> [Work order] In the records below, find the line that contains "100: (94, 80)" and the line that contains "152: (130, 56)", then retype exactly those two lines and every line between them.

**** Recorded data

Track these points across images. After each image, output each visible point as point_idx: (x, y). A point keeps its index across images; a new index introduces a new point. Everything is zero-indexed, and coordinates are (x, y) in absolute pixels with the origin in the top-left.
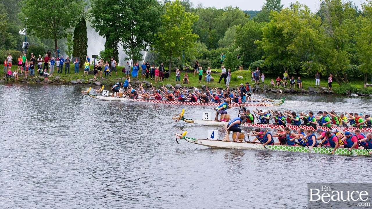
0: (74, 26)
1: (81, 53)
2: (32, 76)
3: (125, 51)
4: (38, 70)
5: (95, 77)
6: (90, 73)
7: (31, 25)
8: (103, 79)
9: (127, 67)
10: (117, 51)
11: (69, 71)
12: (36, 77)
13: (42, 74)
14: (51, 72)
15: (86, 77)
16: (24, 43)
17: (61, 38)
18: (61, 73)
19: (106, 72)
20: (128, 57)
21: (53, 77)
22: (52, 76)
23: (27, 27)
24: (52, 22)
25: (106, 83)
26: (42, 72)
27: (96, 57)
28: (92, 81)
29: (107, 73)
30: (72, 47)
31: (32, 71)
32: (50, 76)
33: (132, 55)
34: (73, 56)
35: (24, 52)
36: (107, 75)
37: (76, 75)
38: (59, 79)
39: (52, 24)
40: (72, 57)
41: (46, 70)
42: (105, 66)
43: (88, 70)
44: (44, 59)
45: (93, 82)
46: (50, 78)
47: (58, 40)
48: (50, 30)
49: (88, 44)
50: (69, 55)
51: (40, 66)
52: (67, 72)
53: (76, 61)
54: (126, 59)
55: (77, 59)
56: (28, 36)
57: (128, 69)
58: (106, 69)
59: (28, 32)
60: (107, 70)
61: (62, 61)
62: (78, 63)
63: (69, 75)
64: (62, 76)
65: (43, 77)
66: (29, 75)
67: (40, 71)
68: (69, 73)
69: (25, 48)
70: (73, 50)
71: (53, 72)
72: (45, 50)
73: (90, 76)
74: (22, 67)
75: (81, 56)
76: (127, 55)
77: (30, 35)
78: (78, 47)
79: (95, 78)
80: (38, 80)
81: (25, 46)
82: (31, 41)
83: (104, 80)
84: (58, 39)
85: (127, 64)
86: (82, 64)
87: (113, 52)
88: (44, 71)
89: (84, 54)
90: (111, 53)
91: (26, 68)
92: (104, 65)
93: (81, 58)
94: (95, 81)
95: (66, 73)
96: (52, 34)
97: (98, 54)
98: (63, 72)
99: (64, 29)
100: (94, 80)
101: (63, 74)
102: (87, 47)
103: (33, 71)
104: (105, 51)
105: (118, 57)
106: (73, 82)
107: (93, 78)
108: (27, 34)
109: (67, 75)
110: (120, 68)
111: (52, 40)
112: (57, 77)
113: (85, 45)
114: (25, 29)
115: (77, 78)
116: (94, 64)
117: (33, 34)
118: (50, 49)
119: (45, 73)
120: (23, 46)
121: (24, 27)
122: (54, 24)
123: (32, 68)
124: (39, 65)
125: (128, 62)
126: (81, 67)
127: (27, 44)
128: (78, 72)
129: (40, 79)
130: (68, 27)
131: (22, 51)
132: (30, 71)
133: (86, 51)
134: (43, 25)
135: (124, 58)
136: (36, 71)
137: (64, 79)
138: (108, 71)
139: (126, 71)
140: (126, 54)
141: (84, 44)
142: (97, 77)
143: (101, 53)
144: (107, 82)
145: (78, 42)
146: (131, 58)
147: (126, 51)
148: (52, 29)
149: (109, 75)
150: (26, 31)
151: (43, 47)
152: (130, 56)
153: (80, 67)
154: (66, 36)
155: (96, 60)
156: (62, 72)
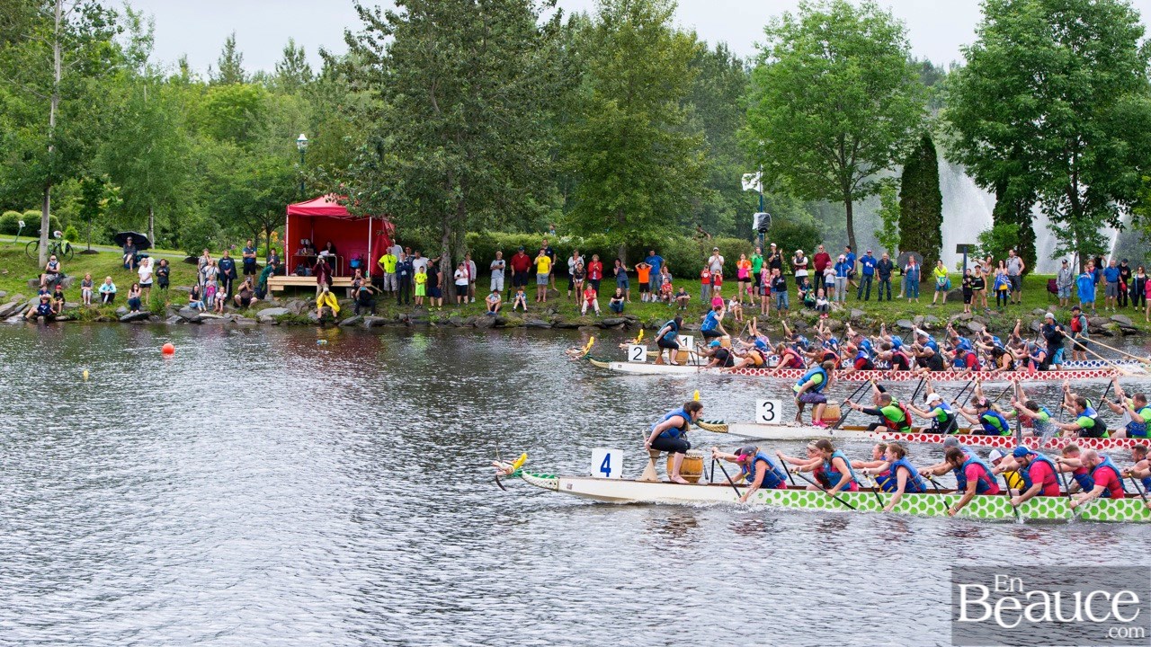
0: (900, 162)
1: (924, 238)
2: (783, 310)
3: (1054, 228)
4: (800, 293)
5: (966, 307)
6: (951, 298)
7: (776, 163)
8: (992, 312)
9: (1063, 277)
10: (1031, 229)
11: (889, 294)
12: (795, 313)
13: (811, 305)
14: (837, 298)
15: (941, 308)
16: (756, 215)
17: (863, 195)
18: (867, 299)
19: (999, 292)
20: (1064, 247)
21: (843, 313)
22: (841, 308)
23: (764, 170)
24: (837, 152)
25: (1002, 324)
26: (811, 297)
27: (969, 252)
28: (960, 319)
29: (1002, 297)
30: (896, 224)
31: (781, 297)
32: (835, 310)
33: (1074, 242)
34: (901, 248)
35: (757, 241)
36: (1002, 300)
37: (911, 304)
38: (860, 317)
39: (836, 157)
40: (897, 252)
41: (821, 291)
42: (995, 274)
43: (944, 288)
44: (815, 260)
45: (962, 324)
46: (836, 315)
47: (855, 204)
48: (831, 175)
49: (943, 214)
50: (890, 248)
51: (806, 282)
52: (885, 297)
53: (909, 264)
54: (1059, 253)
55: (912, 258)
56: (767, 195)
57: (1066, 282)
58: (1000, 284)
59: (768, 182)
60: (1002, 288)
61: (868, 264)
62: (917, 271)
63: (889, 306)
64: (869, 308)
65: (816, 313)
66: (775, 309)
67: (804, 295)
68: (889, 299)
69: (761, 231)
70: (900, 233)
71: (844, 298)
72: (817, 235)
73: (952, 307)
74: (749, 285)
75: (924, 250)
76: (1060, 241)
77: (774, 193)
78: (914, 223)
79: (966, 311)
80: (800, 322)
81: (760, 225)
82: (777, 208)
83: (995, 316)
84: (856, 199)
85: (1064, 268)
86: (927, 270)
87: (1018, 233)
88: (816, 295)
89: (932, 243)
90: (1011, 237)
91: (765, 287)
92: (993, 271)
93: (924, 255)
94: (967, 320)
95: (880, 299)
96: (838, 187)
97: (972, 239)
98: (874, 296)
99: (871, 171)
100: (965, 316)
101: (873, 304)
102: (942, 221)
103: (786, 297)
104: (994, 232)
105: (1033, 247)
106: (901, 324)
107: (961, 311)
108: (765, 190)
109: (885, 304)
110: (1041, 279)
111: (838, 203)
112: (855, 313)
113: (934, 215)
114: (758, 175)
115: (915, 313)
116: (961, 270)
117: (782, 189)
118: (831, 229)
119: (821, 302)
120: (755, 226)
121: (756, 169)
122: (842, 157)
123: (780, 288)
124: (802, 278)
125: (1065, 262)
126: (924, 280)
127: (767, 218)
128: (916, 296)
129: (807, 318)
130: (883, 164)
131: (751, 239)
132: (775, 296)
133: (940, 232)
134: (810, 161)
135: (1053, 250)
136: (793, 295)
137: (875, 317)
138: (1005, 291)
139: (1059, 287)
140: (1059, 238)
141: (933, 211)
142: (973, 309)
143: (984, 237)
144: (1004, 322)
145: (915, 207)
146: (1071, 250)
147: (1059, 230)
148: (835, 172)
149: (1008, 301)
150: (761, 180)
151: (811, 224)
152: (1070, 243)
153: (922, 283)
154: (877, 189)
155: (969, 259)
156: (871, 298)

********
**** Recorded data

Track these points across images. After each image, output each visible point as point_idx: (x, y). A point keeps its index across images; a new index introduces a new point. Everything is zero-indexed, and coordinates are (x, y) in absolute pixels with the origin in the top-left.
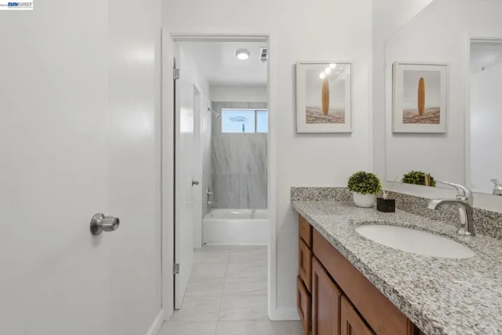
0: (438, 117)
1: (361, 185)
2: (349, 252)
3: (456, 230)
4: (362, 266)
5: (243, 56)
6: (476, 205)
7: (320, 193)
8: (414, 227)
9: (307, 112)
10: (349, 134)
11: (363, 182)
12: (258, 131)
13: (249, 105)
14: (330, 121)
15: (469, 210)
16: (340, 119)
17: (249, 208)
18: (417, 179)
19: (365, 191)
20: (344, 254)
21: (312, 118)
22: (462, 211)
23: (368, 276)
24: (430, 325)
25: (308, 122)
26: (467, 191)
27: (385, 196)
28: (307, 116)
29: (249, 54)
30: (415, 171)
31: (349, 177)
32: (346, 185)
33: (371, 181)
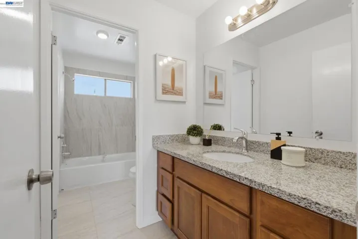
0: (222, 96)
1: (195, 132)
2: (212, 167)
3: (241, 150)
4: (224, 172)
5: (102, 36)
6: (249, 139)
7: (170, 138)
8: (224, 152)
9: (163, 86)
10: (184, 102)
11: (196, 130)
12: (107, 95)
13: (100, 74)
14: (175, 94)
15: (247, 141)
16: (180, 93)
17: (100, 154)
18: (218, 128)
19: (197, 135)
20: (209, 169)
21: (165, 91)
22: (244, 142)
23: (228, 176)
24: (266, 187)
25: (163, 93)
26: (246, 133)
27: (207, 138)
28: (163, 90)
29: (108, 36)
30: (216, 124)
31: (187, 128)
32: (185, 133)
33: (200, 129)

********

> [Finished exercise]
100: (94, 80)
101: (63, 74)
102: (87, 47)
103: (33, 71)
104: (105, 51)
105: (118, 57)
106: (73, 82)
107: (93, 78)
108: (27, 34)
109: (67, 75)
110: (120, 68)
111: (52, 40)
112: (57, 77)
113: (85, 45)
114: (25, 29)
115: (77, 78)
116: (94, 64)
117: (33, 34)
118: (50, 49)
119: (45, 73)
120: (23, 46)
121: (24, 27)
122: (54, 24)
123: (32, 68)
124: (39, 65)
125: (128, 62)
126: (81, 67)
127: (27, 44)
128: (78, 72)
129: (40, 79)
130: (68, 27)
131: (22, 51)
132: (30, 71)
133: (86, 51)
134: (43, 25)
135: (124, 58)
136: (36, 71)
137: (64, 79)
138: (108, 71)
139: (126, 71)
140: (126, 54)
141: (84, 44)
142: (97, 77)
143: (101, 53)
144: (107, 82)
145: (78, 42)
146: (131, 58)
147: (126, 51)
148: (52, 29)
149: (109, 75)
150: (26, 31)
151: (43, 47)
152: (130, 56)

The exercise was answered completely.